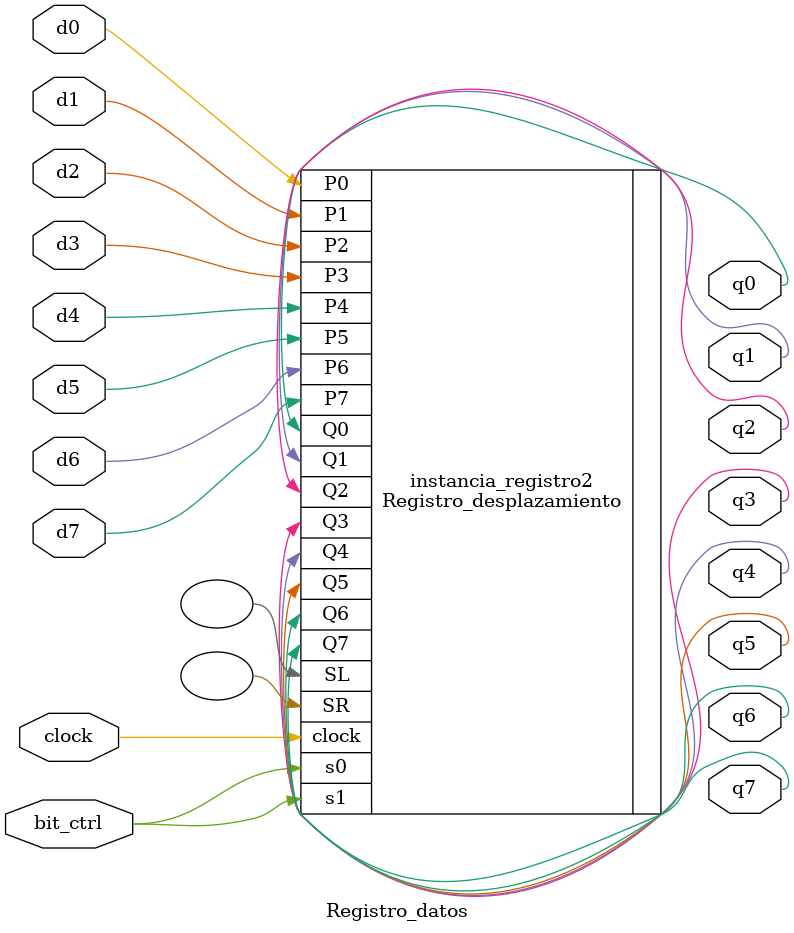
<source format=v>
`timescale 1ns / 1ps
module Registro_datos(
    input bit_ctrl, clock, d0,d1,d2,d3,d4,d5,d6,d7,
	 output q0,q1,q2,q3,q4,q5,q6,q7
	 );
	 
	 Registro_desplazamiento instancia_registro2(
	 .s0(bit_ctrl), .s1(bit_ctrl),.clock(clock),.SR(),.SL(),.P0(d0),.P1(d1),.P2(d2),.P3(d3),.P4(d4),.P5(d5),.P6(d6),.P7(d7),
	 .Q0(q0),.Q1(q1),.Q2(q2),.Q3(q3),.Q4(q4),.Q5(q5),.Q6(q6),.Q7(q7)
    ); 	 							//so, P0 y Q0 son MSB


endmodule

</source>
* * * * * * *
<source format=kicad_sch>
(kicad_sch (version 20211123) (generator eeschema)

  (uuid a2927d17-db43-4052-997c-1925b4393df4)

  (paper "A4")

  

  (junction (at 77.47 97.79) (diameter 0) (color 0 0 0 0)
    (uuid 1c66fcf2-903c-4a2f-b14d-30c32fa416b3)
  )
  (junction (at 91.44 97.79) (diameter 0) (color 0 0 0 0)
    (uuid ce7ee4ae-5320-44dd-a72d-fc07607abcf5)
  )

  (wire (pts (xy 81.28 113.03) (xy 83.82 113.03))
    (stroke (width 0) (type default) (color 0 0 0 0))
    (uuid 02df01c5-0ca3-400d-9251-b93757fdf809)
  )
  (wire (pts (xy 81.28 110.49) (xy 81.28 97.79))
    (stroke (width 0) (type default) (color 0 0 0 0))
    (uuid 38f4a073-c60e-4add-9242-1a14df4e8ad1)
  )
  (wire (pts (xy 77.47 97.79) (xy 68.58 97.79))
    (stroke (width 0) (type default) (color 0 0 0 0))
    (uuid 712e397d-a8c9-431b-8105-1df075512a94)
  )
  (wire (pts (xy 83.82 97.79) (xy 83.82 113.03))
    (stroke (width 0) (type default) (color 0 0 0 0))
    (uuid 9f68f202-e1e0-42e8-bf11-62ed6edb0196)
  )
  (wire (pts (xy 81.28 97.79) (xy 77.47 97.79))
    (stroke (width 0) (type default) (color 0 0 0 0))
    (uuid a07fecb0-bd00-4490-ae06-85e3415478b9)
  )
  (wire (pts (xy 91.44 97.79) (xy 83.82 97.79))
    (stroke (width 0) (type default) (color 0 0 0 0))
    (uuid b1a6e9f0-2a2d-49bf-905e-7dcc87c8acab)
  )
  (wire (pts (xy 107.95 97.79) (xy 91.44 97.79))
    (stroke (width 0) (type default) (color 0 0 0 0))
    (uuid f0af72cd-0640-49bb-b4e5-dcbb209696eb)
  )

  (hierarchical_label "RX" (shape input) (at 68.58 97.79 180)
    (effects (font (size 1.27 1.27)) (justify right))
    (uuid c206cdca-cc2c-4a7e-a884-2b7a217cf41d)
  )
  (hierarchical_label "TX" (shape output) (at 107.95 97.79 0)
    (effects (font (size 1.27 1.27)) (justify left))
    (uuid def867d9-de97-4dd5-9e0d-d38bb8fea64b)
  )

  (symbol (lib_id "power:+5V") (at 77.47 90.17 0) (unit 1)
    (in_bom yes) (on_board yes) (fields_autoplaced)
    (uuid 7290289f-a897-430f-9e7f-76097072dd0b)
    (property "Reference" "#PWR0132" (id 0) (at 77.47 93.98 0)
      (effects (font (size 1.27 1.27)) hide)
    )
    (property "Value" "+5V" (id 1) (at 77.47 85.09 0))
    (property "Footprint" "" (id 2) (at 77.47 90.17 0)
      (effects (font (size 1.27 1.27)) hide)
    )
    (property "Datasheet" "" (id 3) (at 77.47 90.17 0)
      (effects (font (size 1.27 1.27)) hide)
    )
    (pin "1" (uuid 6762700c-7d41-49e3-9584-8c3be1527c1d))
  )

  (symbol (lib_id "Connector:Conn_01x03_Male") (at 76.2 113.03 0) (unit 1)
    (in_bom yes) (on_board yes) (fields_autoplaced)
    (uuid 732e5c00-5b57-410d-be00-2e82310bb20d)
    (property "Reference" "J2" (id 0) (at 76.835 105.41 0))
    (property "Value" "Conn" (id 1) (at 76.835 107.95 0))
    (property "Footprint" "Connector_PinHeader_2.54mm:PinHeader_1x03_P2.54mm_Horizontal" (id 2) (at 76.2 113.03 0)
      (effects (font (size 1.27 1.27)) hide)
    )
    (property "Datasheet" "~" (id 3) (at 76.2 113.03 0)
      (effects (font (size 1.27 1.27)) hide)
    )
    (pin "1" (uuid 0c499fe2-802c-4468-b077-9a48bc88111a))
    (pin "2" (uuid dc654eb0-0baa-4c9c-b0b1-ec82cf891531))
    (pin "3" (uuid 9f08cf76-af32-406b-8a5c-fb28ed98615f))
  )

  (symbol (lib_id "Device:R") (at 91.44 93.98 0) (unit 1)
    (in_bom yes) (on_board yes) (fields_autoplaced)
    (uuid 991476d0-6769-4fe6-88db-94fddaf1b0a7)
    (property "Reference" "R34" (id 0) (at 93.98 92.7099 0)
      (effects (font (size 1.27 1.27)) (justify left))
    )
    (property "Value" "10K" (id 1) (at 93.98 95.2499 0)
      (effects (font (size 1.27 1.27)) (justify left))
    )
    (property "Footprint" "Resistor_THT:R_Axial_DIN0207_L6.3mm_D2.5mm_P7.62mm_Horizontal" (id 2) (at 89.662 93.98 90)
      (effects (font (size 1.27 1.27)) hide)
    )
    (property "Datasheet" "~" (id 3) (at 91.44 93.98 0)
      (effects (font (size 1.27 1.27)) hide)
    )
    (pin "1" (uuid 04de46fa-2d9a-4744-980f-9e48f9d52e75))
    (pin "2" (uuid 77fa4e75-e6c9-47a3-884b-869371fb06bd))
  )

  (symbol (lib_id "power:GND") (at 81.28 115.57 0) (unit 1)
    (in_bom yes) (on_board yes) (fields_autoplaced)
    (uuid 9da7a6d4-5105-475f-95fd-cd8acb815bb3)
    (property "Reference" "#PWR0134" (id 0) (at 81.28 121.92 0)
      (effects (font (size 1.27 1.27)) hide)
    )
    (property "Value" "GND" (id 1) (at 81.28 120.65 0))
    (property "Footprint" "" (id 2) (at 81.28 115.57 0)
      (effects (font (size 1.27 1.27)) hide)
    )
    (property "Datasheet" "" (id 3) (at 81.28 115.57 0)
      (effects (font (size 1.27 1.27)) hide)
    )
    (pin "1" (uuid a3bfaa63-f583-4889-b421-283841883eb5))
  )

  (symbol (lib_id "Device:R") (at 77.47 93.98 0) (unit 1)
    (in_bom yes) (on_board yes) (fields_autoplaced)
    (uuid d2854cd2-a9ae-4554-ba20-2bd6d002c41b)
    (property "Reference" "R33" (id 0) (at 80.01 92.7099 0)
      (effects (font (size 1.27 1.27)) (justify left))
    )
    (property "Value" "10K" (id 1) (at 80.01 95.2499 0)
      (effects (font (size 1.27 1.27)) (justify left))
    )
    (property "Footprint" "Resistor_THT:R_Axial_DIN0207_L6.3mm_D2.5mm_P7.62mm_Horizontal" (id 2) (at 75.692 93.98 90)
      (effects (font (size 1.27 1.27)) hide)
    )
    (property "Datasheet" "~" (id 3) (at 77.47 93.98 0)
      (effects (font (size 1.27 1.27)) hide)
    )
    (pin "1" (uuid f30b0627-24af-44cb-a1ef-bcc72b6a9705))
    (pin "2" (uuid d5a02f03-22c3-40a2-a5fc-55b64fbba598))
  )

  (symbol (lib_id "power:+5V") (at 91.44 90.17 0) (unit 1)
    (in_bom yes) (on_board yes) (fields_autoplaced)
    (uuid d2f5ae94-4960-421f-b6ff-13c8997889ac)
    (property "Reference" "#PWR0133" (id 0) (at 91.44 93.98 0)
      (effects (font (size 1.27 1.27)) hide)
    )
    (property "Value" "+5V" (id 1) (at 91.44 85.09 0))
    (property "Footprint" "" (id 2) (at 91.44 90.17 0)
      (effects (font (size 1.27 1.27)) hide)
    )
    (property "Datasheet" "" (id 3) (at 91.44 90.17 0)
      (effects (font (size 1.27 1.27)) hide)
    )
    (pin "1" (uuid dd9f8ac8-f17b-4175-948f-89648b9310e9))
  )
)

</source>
* * * * * * *
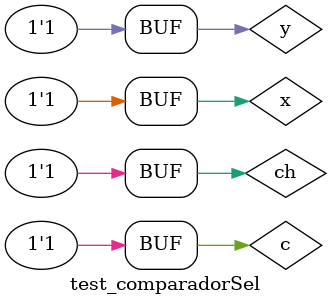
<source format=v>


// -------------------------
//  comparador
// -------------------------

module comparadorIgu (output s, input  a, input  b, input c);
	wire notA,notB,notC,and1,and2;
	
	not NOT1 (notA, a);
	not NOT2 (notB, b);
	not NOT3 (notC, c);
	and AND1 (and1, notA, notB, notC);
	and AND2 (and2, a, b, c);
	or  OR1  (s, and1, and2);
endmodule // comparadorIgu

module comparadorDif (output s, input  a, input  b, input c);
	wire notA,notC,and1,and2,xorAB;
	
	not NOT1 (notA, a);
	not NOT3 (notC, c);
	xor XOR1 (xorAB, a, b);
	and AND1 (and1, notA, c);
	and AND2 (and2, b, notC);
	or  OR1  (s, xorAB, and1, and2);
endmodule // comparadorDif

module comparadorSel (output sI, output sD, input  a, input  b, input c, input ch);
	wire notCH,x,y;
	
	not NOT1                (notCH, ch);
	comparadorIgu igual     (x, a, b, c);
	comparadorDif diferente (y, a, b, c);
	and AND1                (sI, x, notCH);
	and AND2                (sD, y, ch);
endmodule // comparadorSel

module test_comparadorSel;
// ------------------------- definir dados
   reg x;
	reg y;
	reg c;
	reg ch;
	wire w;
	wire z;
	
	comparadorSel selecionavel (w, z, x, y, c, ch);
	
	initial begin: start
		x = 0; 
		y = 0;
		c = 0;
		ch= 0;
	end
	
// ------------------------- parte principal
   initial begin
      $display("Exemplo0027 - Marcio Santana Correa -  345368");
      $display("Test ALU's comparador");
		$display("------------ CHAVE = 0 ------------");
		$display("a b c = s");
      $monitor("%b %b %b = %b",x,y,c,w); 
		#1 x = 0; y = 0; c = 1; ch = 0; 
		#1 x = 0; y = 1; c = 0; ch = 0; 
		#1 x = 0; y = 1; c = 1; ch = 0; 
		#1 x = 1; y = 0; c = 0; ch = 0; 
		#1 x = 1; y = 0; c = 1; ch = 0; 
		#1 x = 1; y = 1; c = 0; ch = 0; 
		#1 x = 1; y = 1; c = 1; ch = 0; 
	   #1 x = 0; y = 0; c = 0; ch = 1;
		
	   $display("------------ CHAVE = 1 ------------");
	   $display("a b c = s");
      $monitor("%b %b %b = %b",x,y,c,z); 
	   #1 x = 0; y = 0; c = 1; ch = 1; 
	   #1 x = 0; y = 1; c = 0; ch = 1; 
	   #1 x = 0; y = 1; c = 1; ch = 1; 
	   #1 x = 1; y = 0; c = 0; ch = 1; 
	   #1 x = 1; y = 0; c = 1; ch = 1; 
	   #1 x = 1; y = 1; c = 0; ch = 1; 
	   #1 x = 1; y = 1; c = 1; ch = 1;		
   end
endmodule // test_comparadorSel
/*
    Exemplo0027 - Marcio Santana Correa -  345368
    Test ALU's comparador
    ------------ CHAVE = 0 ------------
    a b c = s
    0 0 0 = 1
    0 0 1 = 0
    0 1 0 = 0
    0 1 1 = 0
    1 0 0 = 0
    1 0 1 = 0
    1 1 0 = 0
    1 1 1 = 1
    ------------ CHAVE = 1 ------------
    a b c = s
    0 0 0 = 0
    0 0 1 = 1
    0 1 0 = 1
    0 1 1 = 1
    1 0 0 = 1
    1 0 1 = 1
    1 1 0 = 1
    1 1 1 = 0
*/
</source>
* * * * * * *
**PROBLEM DESCRIPTION**
The range runs from the line above containing "(uuid def867d9-de97-4dd5-9e0d-d38bb8fea64b)" to the line containing "3) (at 77.47 90.17 0)", inclusive. Restate those lines word for word and no others.

**TASK OUTPUT**
    (uuid def867d9-de97-4dd5-9e0d-d38bb8fea64b)
  )

  (symbol (lib_id "power:+5V") (at 77.47 90.17 0) (unit 1)
    (in_bom yes) (on_board yes) (fields_autoplaced)
    (uuid 7290289f-a897-430f-9e7f-76097072dd0b)
    (property "Reference" "#PWR0132" (id 0) (at 77.47 93.98 0)
      (effects (font (size 1.27 1.27)) hide)
    )
    (property "Value" "+5V" (id 1) (at 77.47 85.09 0))
    (property "Footprint" "" (id 2) (at 77.47 90.17 0)
      (effects (font (size 1.27 1.27)) hide)
    )
    (property "Datasheet" "" (id 3) (at 77.47 90.17 0)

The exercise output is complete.